:: O QUE FAZER ::
Copie sem alterações a parte do texto sobre a maquete do M-113BR que começa em "Para recriar com" e termina em "item de colecionador.".

Para recriar com precisão o Veículo Blindado de Transporte de Pessoal (VBTP) M-113BR (A2 MK1), identificado com a matrícula EB 21422, optamos pelo kit de alta qualidade produzido pela Academy na escala 1/35. Este modelo destaca-se pelo detalhamento e pela fidelidade estrutural, sendo uma base sólida para representar a versão modernizada do M-113 em serviço no Exército Brasileiro. A fim de adaptar o kit à configuração específica do M-113BR (A2 MK1), foram necessárias modificações em scratch building, com ênfase na construção da torre do artilheiro, um elemento distintivo dessa variante.Para as marcações visuais, utilizamos decais de alta qualidade confeccionados pela Decals e Books, extraídos do conjunto "Forças Armadas do Brasil", hoje considerado um item de colecionador.

:: SEÇÃO DE DADOS ::

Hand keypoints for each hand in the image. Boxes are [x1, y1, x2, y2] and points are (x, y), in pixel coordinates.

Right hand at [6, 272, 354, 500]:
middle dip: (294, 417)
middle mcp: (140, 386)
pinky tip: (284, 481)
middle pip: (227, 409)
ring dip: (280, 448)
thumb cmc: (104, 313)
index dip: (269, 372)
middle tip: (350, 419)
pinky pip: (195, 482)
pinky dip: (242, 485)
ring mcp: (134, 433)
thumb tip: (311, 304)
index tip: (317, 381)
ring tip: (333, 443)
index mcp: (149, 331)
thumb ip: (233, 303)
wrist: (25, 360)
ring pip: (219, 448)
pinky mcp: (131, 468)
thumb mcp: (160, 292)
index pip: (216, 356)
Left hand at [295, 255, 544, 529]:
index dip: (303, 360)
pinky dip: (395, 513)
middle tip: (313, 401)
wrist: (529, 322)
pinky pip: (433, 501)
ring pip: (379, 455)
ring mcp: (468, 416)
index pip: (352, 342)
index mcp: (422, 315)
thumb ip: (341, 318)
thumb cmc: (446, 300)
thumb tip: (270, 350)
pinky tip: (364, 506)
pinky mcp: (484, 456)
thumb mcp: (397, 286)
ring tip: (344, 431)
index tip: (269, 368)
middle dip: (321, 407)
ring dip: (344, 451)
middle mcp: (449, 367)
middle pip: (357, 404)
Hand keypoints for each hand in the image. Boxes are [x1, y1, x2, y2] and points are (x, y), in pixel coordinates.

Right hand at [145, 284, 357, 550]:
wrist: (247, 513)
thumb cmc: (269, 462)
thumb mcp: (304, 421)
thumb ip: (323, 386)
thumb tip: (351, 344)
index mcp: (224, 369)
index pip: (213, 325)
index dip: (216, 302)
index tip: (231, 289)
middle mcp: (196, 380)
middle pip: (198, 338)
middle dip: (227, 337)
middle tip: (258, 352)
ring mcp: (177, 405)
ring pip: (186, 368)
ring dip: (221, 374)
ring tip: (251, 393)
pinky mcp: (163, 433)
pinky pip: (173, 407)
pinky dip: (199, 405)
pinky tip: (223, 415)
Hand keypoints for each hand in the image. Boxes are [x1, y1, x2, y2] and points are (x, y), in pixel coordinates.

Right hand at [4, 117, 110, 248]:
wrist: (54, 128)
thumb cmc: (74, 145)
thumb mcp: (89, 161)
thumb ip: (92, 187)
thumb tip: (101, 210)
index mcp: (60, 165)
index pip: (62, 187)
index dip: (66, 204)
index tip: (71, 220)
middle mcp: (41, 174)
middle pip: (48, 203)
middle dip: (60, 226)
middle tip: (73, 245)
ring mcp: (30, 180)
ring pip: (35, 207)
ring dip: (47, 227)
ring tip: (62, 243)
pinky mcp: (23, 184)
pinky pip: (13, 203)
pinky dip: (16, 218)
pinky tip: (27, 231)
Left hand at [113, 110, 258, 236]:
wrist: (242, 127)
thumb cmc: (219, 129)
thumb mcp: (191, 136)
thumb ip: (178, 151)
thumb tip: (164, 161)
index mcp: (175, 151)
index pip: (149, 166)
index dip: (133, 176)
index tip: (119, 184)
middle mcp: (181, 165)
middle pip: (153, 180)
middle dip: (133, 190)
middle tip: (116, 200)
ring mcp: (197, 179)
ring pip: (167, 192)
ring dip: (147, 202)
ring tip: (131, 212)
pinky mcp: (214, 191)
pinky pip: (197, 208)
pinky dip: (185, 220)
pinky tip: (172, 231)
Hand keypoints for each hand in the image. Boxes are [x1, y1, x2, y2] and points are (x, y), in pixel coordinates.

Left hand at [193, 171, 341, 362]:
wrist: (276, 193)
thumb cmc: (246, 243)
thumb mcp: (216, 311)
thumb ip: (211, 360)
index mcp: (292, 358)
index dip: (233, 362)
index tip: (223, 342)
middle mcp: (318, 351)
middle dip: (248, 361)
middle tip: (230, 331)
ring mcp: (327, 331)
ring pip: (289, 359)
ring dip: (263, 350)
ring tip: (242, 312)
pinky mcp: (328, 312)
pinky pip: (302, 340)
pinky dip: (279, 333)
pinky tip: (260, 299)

:: EXERCÍCIO RESOLVIDO ::
Para recriar com precisão o Veículo Blindado de Transporte de Pessoal (VBTP) M-113BR (A2 MK1), identificado com a matrícula EB 21422, optamos pelo kit de alta qualidade produzido pela Academy na escala 1/35. Este modelo destaca-se pelo detalhamento e pela fidelidade estrutural, sendo uma base sólida para representar a versão modernizada do M-113 em serviço no Exército Brasileiro. A fim de adaptar o kit à configuração específica do M-113BR (A2 MK1), foram necessárias modificações em scratch building, com ênfase na construção da torre do artilheiro, um elemento distintivo dessa variante.Para as marcações visuais, utilizamos decais de alta qualidade confeccionados pela Decals e Books, extraídos do conjunto "Forças Armadas do Brasil", hoje considerado um item de colecionador.